Actor John Hurt talks about his non-dialogue role in short film Sailcloth, and why cinema needs to get over its obsession with book adaptations.
John Hurt has one of the most distinctive voices in the business, but in 18-minute film Sailcloth he has no lines at all.
The film, written and directed by Elfar Adalsteins, was shot last year in the Cornish coastal village of St Mawes.
Hurt plays an elderly widower who sets up an elaborate decoy in order to slip away unseen from his nursing home. As the film's title suggests, his escape plans include a journey out to sea.
Seen recently in Tinker Tailor Soldier Spy and last two Harry Potter films, Hurt says he was attracted by the "pure cinema" of his latest project.
"I don't think I've ever had something completely without words before," says the gravel-voiced actor. "Though I've done several films with very few words."
He adds: "The fact that one is either blessed or cursed with a voice that is recognisable is really of no consequence. I would be in poor shape if I relied on that!"
Hurt's career spans several decades on stage and screen, with Oscar nominations for Midnight Express (1978) and his portrayal of the disfigured John Merrick in David Lynch's The Elephant Man (1980).
His other roles include Quentin Crisp in The Civil Servant (1975) and An Englishman in New York (2009), and Kane, the crew member with a nasty chest problem in Ridley Scott's Alien (1979).
Despite the literary adaptations on his CV - like Watership Down (1978) and Nineteen Eighty-Four (1984) - Hurt speaks passionately about cinema that is not based on books.
"We have to keep reminding ourselves what cinema is - it is not a story with pictures," he says. "It is something in which the information is described and pushed forward by the image."
Hurt filmed Sailcloth in October 2010 shortly before starting work on cold war drama Tinker Tailor Soldier Spy.
"All the difficulties of Tinker Tailor are in that translation from literature to cinema," says Hurt.
"The one marvellous thing with [director] Tomas Alfredson is that he seems to be a master of that - I think he was fantastically successful in making it cinema; but it does make it 50 per cent more difficult than if you were making a film which was conceived as film."
Warming to his subject, Hurt adds: "If you're trying to get money for a film they ask 'What book is it from?' It's always the first question. And if you say it isn't from a best-seller there is a feeling of suspicion.
"I would like to smash that concept altogether. Even if film is the youngest medium it is well old enough to stand on its own two feet."
Director Elfar Adalsteins says he wrote the screenplay for Sailcloth with Hurt in mind.
"It's a case of fantasy casting gone right," he laughs.
Born and raised in a small fishing village in Iceland, Adalsteins is now based in the UK where he runs his production company Berserk Films.

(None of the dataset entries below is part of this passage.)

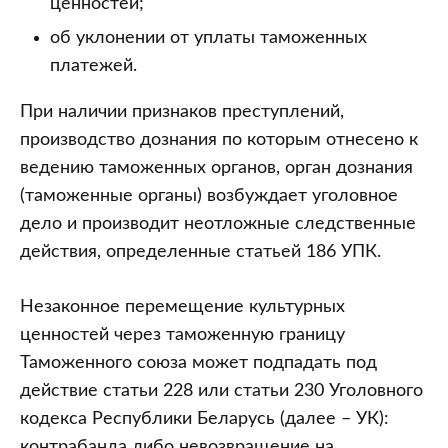
ценностей;
об уклонении от уплаты таможенных
платежей.
При наличии признаков преступлений,
производство дознания по которым отнесено к
ведению таможенных органов, орган дознания
(таможенные органы) возбуждает уголовное
дело и производит неотложные следственные
действия, определенные статьей 186 УПК.
Незаконное перемещение культурных
ценностей через таможенную границу
Таможенного союза может подпадать под
действие статьи 228 или статьи 230 Уголовного
кодекса Республики Беларусь (далее – УК):
контрабанда либо невозвращение на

The story was inspired by the grandfather who brought him up in Iceland.
"The idea came to me a year after he passed away in 2008. He died in a nursing home and he'd been there for seven years - so I just wrote him an alternative exit."
Hurt chips in: "A glorious exit!"
Sailcloth premiered at the Rhode Island Film Festival in August, where it won the Grand Jury prize for best short. It has been put forward for selection in the short film category at the Oscars.
Adalsteins secured Hurt's services after submitting his script to the actor's agent. One meeting later, Hurt was on board.
Hurt, who led the judging panel for this year's Virgin Media Shorts competition says short films are a "fantastic breeding ground" for new talent.
"We don't have 'B' films, as it were, for directors to be able to start off," he says.
The actor is off next to the States where he is performing Samuel Beckett's play Krapp's Last Tape in Washington and New York.
Hurt will also be promoting Tinker Tailor Soldier Spy for its US release next month.
Given its UK success, what does Hurt think US audiences will make of it?
"It's a British film so it should do better here than anywhere, but I know there are a lot of people worried about America," he says.
"But I think that it will succeed - not because it's anything British - simply because it is good cinema."